▶ **Work required**:
Only the lines from the one that contains "Wyślij zapytanie" through the last line of the data below should be duplicated, exactly and without pictures.

▶ **Information given**:
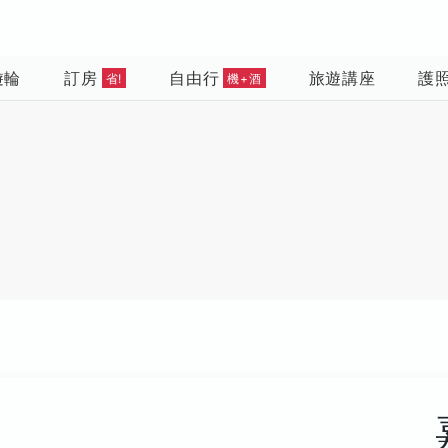
遊輪
訂房
自由行
旅遊講座
護
省!
機+酒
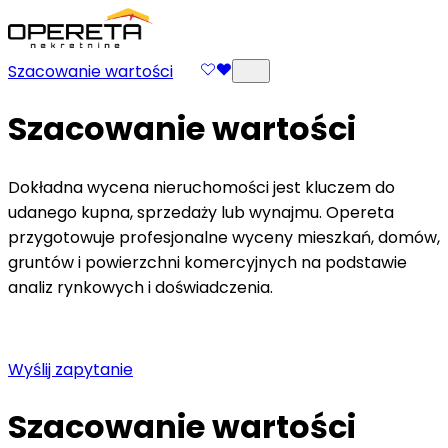
Szacowanie wartości
Szacowanie wartości
Dokładna wycena nieruchomości jest kluczem do
udanego kupna, sprzedaży lub wynajmu. Opereta
przygotowuje profesjonalne wyceny mieszkań, domów,
gruntów i powierzchni komercyjnych na podstawie
analiz rynkowych i doświadczenia.
Wyślij zapytanie
Szacowanie wartości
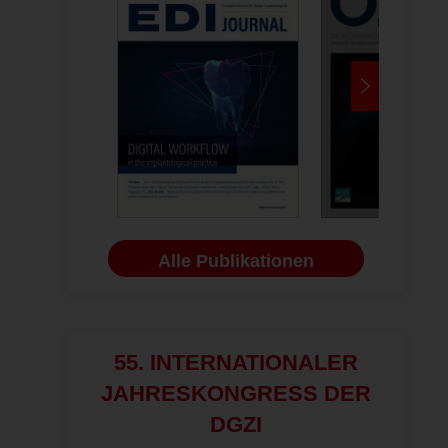
Alle Publikationen
55. INTERNATIONALER
JAHRESKONGRESS DER
DGZI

▶ **Answer to this task**:
Wyślij zapytanie
Szacowanie wartości
Alle Publikationen
55. INTERNATIONALER
JAHRESKONGRESS DER
DGZI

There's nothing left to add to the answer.